BTW, if someone deserves to be “Queen for a day”, get the red carpet at the White House, etc., it’s this kid.
If you read the *Vox *piece and think my synopsis shows “zero percent reading comprehension”, and you really honestly believe that and aren’t just saying it to be a dick, then…I dunno. Black is white, up is down. Anyone can take any statement and just throw a bunch of curse words at it and call someone stupid. But you’re either trying to gaslight me, or you are not even remotely acquainted with reality.
to him - it is his invention- he moved it inside a ‘pencil case’ - thats how many new ideas start.
Don’t you remember being excited about some thing you accomplished, that to adults would be trivial?
even if he took clock bits from an electronic supply store and built a working clock from scratch - it still wouldn’t be an ‘invention’ in the patentable sense - but it would be something he would likely call his own.
How many new programmers think that thier version of “hello world” is an accomplishment simply because they managed to do it?
Yeah.

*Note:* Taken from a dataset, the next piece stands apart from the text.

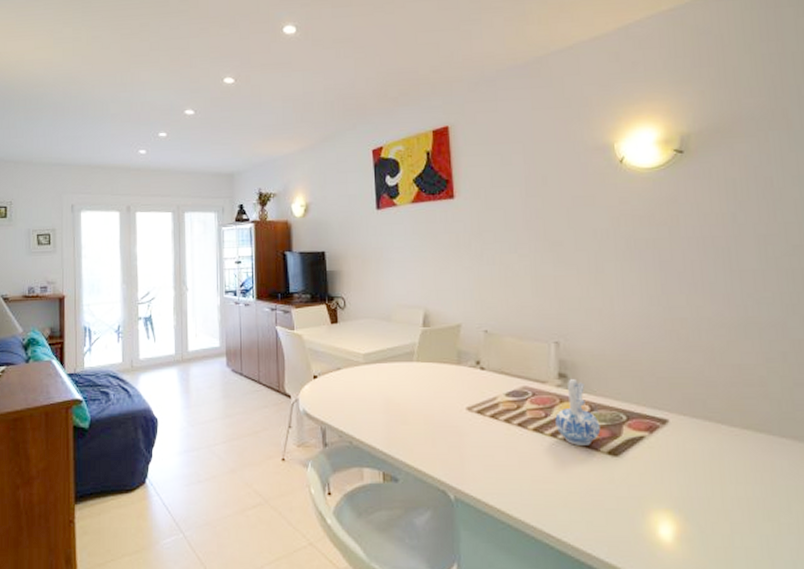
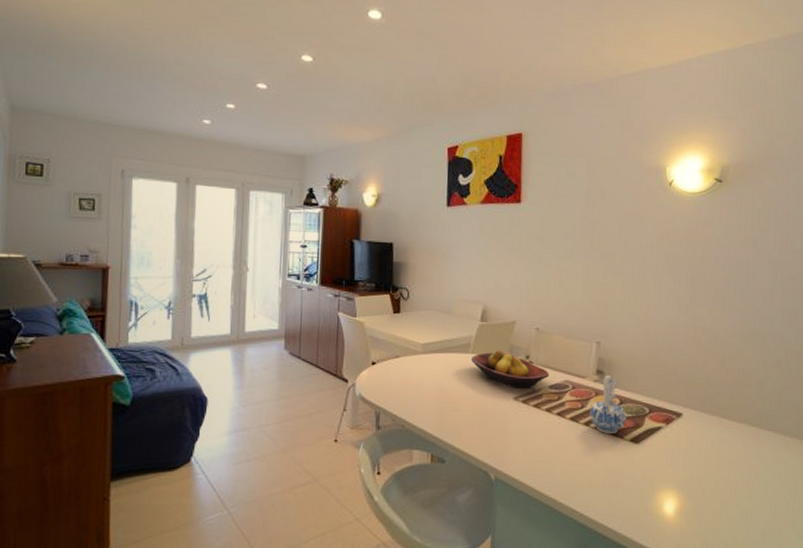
fruit bowl: none [417,357,505,398] -> present [471,350,550,389]

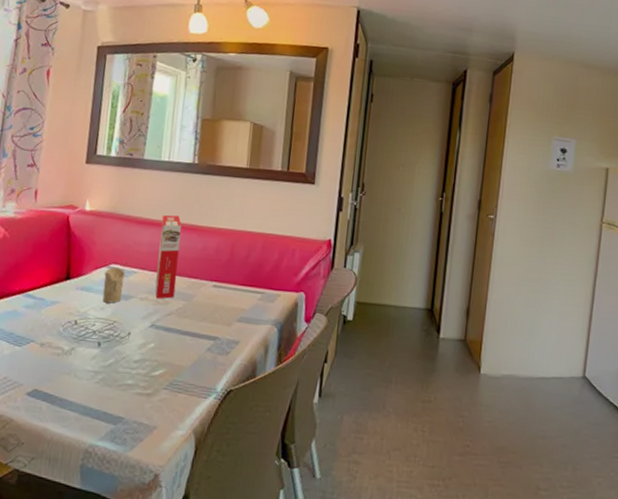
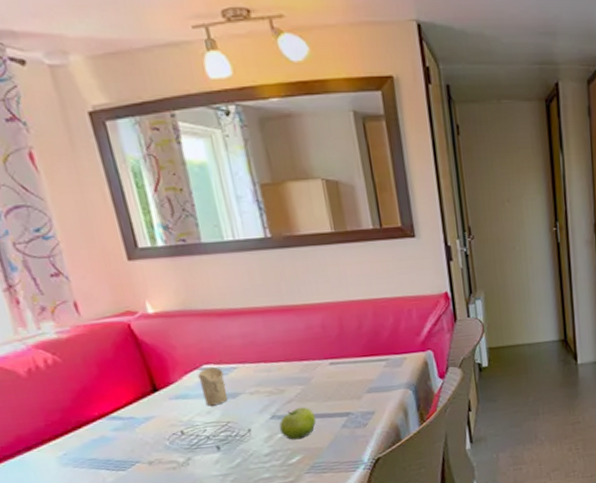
fruit: none [154,321,188,353] -> present [279,407,317,440]
cereal box: present [155,215,182,299] -> none [246,298,289,390]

People seem to be thinking, “If I brought a reassembled clock to my boss, MY boss wouldn’t be impressed!” But that’s projecting an adult-adult relationship on a teenager talking to his teacher.
I’m not in a position to say whether what he did was impressive or not for a 14-year-old: I was no unappreciated Boy Genius like Slacker, nor am I the sort of pitiful adult who sobs in public about how nobody recognizes his brilliance. But that doesn’t matter.
If his invention was a farce–if his “clock” was really just a handful of numbers drawn in crayon on a torn-up scrap of cardboard from a box of Froot Loops–it wouldn’t substantively affect the part of the story where he got arrested.
Here we are touching on the crux of the matter: Nobody ever believed it was a bomb. Nobody took any measures remotely appropriate for a bomb scare.
No evacuation, no bomb squad… Who do they think they are fooling?
Absolutely! And thank God we never, ever elected him President. OR his kid, a sleazy lawyer who defended murderous Negroes before the SCOTUS. And then there is that wife of his who Chris Christy, a known idiot, suggested be the face on the ten dollar bill. In his place, indeed!
Much as I think they overreacted, I think this kind of argument is missing a key point. It was clearly not a bomb. But it was not clearly not a hoax bomb, at least at first. And an unconvincing hoax bomb is still not something a kid should be bringing to school.
If teachers thought maybe he was planning on pulling some sort of bomb prank with it, they acted reasonably in kicking the issue upstairs, even if they knew for sure it wasn’t an actual bomb. The crime of pulling a bomb hoax does not depend on the skill with which the hoax bomb was made.
Again, though, there’s zero evidence that the kid intended to hoax anyone with it, and plenty of evidence that he had no such intent. Once it was kicked upstairs, the principal correctly investigated the issue; things went off the rails when the issue was escalated to the police.